> _What you need to do_:
When the line with "5Crucell Holland B.V., Leiden, The" appears below, start repeating lines exactly, and keep going through the line with "7Laboratory of Experimental"; add nothing outside that span.

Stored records
============
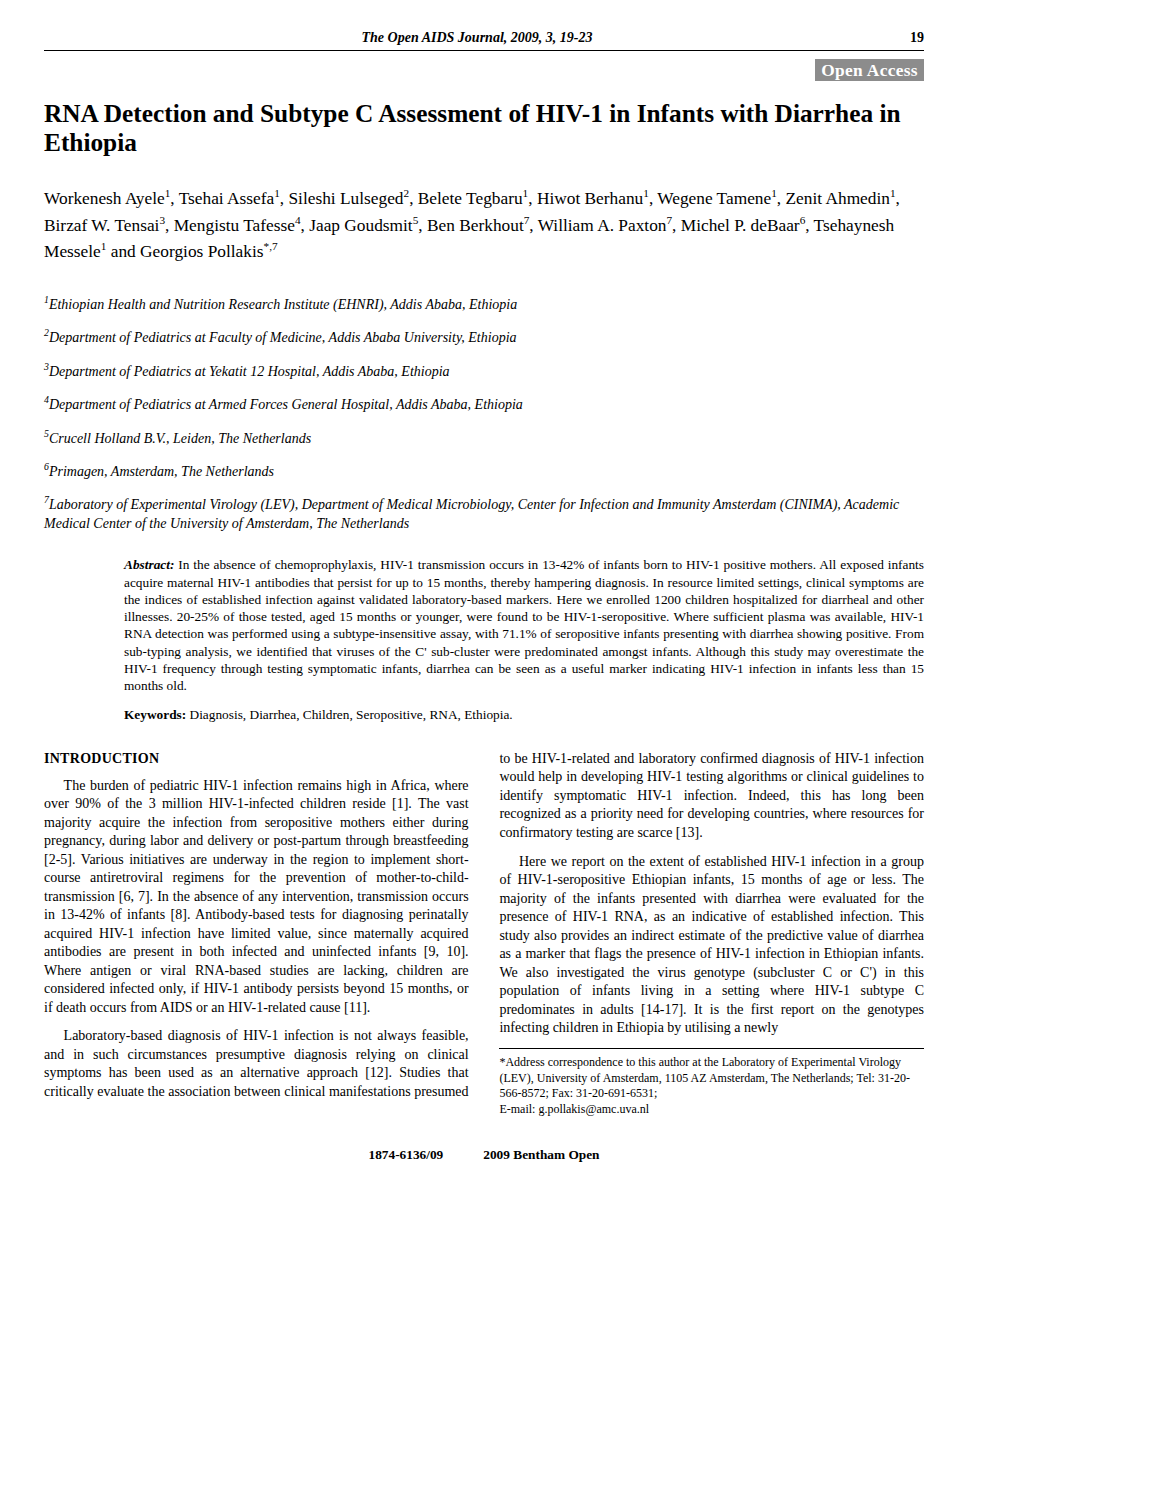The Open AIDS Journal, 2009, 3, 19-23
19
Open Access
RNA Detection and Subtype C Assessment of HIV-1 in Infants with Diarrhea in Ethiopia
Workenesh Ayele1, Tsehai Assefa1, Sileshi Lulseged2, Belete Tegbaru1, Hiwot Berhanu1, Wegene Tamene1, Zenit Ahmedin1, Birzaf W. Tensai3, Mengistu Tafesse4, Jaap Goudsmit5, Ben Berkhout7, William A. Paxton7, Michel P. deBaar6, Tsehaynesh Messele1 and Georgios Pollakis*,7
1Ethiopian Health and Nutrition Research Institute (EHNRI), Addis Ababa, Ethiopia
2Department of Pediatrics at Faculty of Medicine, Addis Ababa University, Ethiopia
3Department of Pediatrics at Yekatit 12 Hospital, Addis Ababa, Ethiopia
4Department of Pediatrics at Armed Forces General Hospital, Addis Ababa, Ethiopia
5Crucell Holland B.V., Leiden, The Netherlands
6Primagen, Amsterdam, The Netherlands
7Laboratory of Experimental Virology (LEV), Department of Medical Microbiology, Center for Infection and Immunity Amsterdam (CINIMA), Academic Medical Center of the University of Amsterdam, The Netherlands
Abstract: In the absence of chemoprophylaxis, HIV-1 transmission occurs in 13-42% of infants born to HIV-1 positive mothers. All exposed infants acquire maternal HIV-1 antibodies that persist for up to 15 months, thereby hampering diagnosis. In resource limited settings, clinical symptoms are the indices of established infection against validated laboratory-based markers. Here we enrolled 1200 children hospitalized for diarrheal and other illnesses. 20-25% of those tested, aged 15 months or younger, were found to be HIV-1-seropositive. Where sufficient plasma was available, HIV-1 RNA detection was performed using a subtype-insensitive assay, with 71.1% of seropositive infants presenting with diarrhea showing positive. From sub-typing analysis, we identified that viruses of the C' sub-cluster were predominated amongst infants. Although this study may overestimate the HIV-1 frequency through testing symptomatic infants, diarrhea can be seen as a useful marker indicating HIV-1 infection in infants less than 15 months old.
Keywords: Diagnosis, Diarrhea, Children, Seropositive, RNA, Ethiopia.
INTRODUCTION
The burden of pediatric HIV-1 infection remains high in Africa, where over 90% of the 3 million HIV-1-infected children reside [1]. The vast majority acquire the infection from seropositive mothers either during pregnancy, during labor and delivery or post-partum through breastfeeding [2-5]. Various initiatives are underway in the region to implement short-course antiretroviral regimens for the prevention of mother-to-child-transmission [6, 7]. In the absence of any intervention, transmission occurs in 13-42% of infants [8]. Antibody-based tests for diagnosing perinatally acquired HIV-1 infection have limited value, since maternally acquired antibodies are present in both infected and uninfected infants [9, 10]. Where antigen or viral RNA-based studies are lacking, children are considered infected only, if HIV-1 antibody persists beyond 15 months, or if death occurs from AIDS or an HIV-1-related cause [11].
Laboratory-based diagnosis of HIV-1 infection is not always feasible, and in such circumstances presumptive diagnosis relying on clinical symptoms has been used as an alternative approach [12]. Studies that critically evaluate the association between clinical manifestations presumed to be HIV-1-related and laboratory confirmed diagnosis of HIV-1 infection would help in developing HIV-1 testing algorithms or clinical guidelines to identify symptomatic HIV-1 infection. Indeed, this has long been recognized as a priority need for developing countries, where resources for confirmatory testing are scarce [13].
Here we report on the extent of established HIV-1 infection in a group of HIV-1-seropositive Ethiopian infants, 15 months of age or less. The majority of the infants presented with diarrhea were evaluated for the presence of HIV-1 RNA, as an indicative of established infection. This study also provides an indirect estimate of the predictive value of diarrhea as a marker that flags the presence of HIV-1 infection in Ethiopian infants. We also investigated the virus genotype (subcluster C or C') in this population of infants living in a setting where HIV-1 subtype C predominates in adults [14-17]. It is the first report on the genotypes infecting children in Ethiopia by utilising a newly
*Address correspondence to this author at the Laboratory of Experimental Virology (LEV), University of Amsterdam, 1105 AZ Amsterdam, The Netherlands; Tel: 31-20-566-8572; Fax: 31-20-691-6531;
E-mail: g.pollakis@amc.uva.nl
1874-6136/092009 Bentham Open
============
> _Result of this task_:
5Crucell Holland B.V., Leiden, The Netherlands
6Primagen, Amsterdam, The Netherlands
7Laboratory of Experimental Virology (LEV), Department of Medical Microbiology, Center for Infection and Immunity Amsterdam (CINIMA), Academic Medical Center of the University of Amsterdam, The Netherlands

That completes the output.